**Task 1:**
Answer these questions from the post about replacing vim:
(a) Which editor does ubuntu-minimal use by default?
(b) Which three programs does the writer name as preferred replacements?
(c) What did the writer add so that programs expecting vim keep working?
**Task 2:**
Please write out the post about replacing vim, starting with "So I would like" and going on through "ubuntu-minimal) keep working.".
**Task 3:**
Sum up the post about replacing vim in two sentences.

**Excerpt provided:**

By default, ubuntu-minimal uses vim-tiny, and after >20 years of using vim/emacs, I am cured, and realize that despite their obvious power, the user interface itself of both editors is not designed for humans and a horrible joke.
So I would like to replace it completely. Preferably with Kate, Tilde and KDiff3.
Of course I already uninstalled vim-tiny, and removed the dependency for it from ubuntu-minimal; installed Tilde, Kate and KDiff3, and added scripts named vim
and the like, to run Tilde instead, so programs that expect vim (like ubuntu-minimal) keep working.
The problem is that when a GUI is available, Kate should be run, even when I’m root and editing system files. But Kate is smart enough to know it doesn’t need to be root the entire time, but only for saving (or sometimes opening). So I cannot just run it from root. I need it to run from that user’s session, but triggered from a root script, which then only exists when kate returns to the shell in the user’s session.

(Collected data)
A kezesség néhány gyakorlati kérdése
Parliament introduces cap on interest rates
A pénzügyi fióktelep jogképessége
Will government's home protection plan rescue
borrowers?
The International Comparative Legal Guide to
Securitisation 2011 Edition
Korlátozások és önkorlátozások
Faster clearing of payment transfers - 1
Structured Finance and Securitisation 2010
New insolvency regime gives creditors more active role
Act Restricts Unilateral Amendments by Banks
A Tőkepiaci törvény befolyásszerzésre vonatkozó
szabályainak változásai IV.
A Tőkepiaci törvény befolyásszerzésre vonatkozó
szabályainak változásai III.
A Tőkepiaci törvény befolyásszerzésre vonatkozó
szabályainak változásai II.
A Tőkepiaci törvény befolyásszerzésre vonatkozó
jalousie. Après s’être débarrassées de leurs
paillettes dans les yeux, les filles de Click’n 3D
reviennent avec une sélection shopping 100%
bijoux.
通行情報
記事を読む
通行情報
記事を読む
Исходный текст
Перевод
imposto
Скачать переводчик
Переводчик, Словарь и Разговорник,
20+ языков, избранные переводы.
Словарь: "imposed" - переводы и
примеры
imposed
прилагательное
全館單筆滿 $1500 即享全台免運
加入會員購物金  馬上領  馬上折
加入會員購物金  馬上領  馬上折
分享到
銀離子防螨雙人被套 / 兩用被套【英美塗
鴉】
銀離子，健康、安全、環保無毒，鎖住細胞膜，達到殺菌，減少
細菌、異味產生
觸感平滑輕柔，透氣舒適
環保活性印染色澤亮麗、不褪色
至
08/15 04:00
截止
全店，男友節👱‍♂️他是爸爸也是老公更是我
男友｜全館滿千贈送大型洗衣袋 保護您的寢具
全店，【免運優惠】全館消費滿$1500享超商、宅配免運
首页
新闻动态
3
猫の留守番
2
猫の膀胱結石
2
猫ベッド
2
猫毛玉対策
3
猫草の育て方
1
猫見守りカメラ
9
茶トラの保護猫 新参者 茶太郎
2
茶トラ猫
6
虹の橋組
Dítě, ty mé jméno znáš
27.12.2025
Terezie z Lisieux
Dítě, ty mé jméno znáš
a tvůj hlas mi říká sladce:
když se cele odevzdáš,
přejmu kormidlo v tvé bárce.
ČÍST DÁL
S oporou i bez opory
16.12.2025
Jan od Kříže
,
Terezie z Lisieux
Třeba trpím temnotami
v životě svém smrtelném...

**Task answer 1:**
(a) vim-tiny
(b) Kate, Tilde and KDiff3
(c) Scripts named vim and the like that run Tilde instead

**Task answer 2:**
So I would like to replace it completely. Preferably with Kate, Tilde and KDiff3.
Of course I already uninstalled vim-tiny, and removed the dependency for it from ubuntu-minimal; installed Tilde, Kate and KDiff3, and added scripts named vim
and the like, to run Tilde instead, so programs that expect vim (like ubuntu-minimal) keep working.

**Task answer 3:**
After more than 20 years of using vim and emacs, the writer wants to replace vim-tiny on ubuntu-minimal with Kate, Tilde and KDiff3, and has already uninstalled vim-tiny and added scripts named vim that run Tilde instead. The remaining problem is that Kate should run whenever a GUI is available, even when root is editing system files, so it must run from the user's session while being triggered from a root script.